● **Aim of the task**
Pull out the lines of the entries that start at the line containing "(a) (1), y el" and end at the line containing "équipement d’impression multifonction.", and reproduce them word for word. Omit the pictures from your answer.

[Data entries]
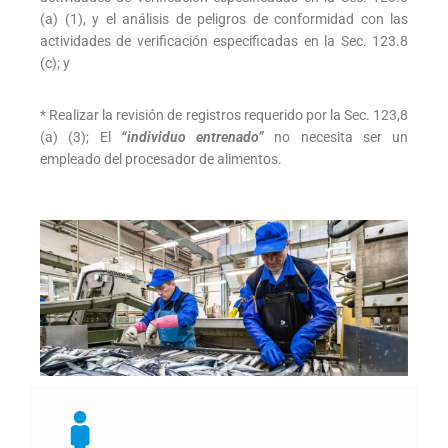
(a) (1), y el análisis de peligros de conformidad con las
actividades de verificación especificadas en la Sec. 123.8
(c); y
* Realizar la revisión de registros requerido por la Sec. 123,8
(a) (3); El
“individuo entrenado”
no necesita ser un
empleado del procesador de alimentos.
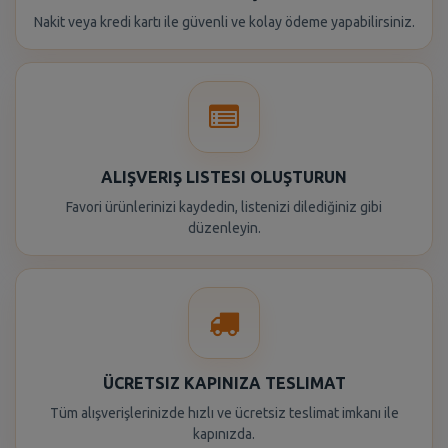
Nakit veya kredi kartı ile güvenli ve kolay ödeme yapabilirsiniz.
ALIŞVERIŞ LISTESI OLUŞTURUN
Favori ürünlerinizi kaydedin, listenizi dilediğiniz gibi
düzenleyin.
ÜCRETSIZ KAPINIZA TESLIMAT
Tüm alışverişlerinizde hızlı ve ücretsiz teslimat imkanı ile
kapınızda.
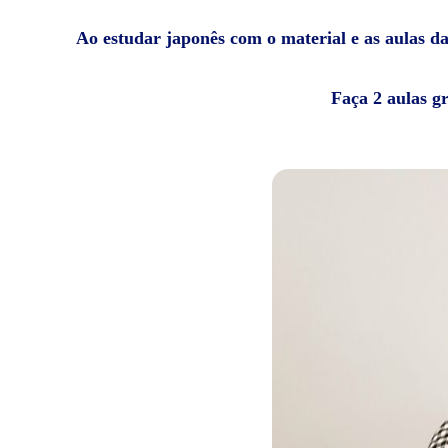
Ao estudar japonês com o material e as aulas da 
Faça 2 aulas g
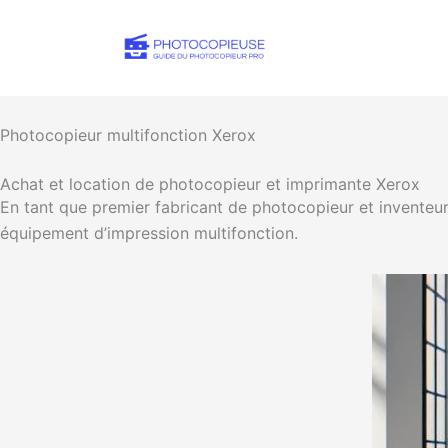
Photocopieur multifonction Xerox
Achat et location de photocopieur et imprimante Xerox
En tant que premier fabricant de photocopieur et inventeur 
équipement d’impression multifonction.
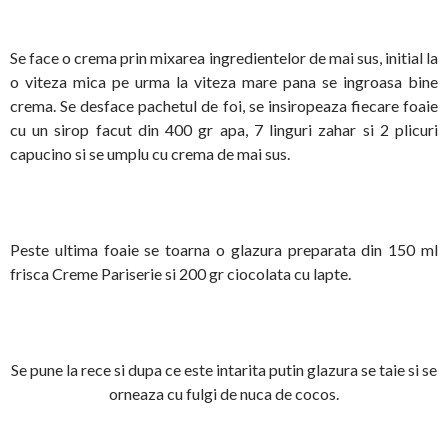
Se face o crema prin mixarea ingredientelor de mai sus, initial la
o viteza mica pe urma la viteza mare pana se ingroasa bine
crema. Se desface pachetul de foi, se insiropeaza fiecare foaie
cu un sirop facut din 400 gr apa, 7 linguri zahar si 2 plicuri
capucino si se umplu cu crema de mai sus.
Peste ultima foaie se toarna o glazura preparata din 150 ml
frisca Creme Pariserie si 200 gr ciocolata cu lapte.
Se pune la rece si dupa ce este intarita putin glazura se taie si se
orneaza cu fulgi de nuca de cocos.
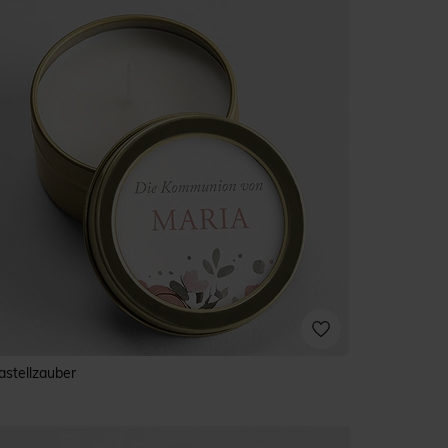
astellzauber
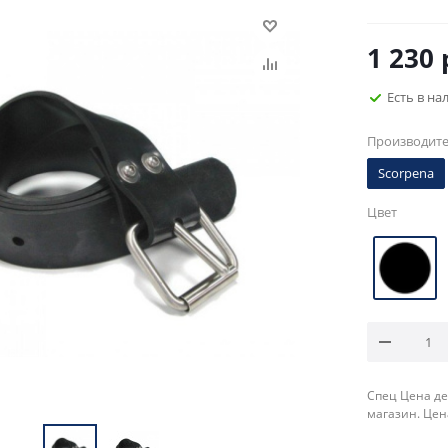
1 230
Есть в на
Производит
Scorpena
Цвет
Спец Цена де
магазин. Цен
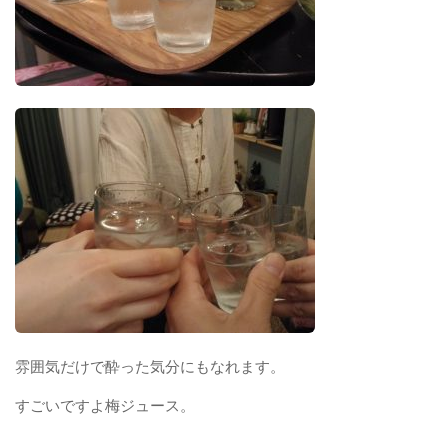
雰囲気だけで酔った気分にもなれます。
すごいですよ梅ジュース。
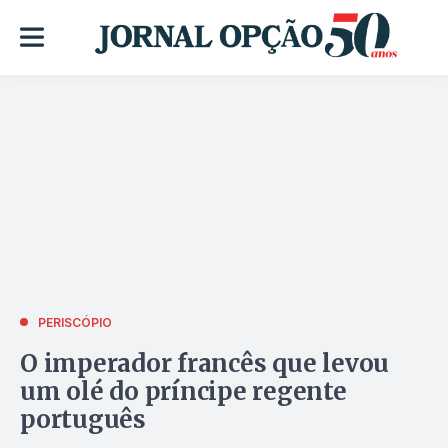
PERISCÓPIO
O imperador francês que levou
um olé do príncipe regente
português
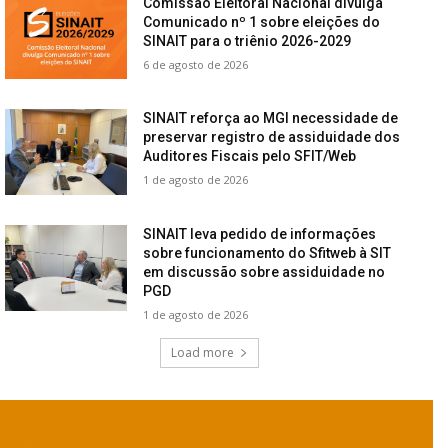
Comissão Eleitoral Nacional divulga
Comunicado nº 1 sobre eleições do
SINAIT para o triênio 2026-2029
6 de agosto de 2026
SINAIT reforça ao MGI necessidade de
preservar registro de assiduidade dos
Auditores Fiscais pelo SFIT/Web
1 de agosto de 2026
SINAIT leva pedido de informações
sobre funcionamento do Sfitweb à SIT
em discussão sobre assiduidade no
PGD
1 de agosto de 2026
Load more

* * *

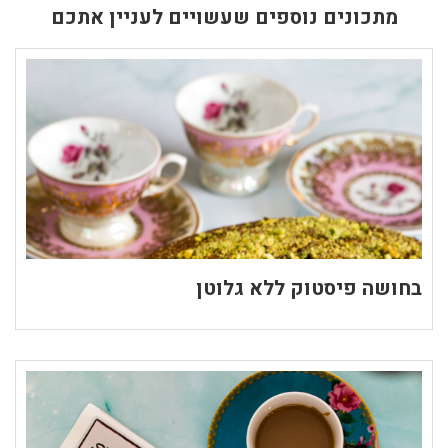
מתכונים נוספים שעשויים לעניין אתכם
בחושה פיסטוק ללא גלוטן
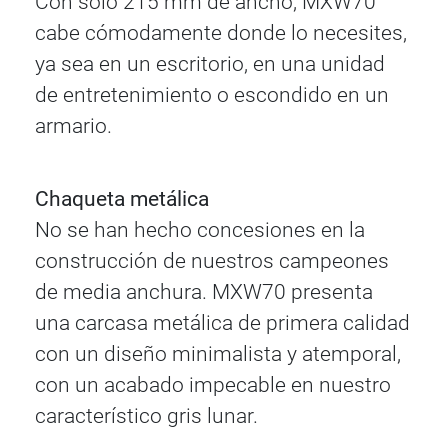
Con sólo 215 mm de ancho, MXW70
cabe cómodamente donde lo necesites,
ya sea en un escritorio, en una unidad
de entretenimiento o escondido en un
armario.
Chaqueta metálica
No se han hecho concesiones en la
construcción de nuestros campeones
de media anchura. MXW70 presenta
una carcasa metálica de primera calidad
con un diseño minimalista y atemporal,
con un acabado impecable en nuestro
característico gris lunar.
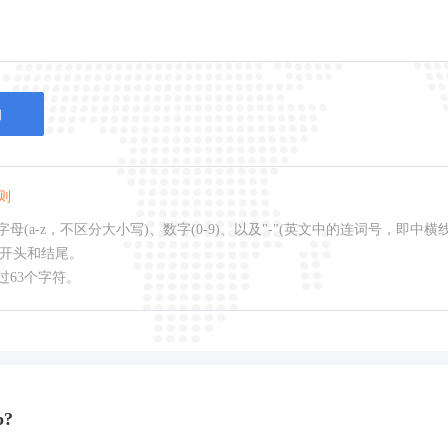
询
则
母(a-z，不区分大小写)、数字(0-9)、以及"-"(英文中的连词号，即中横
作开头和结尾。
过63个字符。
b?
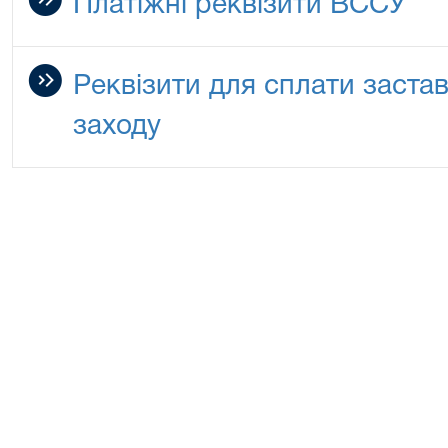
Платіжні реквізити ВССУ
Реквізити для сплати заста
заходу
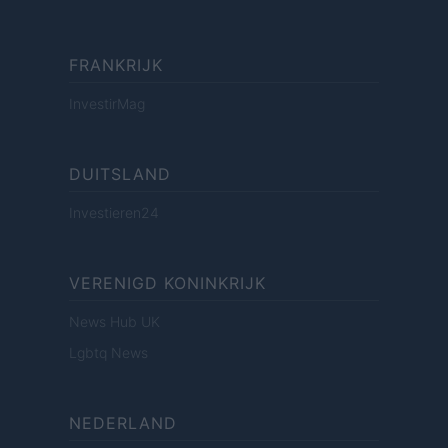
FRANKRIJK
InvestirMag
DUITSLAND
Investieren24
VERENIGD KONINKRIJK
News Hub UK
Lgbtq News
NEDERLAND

● **Answer box**
(a) (1), y el análisis de peligros de conformidad con las
actividades de verificación especificadas en la Sec. 123.8
(c); y
* Realizar la revisión de registros requerido por la Sec. 123,8
(a) (3); El
“individuo entrenado”
no necesita ser un
empleado del procesador de alimentos.
Nakit veya kredi kartı ile güvenli ve kolay ödeme yapabilirsiniz.
ALIŞVERIŞ LISTESI OLUŞTURUN
Favori ürünlerinizi kaydedin, listenizi dilediğiniz gibi
düzenleyin.
ÜCRETSIZ KAPINIZA TESLIMAT
Tüm alışverişlerinizde hızlı ve ücretsiz teslimat imkanı ile
kapınızda.
Ao estudar japonês com o material e as aulas da 
Faça 2 aulas g
Photocopieur multifonction Xerox
Achat et location de photocopieur et imprimante Xerox
En tant que premier fabricant de photocopieur et inventeur 
équipement d’impression multifonction.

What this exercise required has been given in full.